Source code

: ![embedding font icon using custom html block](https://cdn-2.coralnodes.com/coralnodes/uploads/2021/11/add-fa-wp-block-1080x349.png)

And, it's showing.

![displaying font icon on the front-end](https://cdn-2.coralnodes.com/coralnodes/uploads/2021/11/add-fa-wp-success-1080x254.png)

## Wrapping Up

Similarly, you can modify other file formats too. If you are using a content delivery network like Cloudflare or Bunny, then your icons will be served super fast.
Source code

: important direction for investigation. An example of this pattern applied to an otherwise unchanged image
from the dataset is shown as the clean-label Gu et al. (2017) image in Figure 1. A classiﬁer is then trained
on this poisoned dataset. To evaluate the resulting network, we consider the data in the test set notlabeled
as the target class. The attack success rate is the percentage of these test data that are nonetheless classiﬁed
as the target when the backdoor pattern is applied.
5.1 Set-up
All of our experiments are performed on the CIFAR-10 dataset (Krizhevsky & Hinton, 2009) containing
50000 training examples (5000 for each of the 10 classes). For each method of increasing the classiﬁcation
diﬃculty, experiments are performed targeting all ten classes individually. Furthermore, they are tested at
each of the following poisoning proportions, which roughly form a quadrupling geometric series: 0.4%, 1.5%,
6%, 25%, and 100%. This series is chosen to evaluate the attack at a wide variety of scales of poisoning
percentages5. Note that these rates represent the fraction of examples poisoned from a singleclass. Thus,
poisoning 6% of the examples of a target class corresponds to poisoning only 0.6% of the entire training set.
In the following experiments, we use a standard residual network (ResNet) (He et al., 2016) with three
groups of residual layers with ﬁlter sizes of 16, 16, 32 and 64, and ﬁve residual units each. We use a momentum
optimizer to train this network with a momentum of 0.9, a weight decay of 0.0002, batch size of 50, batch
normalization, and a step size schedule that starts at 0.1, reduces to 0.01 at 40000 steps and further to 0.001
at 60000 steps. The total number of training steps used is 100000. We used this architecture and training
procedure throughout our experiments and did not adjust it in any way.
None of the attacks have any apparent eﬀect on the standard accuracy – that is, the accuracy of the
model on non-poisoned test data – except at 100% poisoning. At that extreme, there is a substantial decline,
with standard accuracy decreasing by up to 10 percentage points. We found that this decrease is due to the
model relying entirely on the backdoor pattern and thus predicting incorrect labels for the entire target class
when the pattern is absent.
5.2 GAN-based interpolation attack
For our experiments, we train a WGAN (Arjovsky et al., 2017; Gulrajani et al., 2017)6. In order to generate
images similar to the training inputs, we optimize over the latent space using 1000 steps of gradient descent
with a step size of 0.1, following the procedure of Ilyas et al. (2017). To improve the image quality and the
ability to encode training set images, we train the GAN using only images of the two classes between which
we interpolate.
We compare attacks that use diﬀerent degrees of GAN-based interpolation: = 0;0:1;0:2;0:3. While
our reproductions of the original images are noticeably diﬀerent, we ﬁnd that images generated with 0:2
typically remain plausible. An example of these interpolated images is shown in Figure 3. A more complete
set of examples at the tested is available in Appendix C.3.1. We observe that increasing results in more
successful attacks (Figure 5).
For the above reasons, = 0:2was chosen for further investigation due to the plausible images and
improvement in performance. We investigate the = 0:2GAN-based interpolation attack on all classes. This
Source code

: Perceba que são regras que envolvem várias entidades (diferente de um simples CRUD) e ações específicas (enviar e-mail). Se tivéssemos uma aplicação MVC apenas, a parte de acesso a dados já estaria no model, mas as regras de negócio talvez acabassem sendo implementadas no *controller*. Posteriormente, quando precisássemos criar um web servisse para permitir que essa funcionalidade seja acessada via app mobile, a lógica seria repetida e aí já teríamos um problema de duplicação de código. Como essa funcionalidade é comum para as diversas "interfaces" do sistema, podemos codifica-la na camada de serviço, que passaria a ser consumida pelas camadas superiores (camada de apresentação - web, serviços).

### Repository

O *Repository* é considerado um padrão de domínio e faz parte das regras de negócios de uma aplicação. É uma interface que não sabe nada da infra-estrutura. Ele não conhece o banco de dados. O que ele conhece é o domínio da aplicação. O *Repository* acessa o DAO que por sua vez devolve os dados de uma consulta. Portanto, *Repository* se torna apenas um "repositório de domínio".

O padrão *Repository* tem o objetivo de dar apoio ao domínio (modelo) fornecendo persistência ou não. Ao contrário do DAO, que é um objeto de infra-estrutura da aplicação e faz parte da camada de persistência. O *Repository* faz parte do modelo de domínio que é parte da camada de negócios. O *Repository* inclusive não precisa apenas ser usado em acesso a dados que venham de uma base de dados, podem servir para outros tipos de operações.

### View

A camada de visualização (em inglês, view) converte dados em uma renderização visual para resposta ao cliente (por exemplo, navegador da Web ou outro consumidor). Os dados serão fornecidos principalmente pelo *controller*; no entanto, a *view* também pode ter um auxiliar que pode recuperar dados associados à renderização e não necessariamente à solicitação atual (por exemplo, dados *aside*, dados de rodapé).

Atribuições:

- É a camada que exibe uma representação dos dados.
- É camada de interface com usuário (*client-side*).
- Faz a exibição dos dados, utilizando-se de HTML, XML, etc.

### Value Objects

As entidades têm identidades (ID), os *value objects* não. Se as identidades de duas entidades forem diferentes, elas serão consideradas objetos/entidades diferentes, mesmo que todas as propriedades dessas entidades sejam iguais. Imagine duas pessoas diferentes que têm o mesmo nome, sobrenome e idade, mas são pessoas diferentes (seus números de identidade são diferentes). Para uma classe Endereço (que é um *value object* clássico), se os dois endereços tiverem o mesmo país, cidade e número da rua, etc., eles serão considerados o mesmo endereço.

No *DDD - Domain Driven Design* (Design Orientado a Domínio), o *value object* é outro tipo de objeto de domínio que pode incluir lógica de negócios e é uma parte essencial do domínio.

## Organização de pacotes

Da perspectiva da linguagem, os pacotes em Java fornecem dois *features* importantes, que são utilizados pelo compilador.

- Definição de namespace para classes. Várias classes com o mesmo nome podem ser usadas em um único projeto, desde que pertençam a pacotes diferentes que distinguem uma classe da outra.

****************

:: AIM OF THE EXERCISE ::
In the records above, how many lines hold the string "when"? Reply with only the number.

:: YOUR RESPONSE ::
2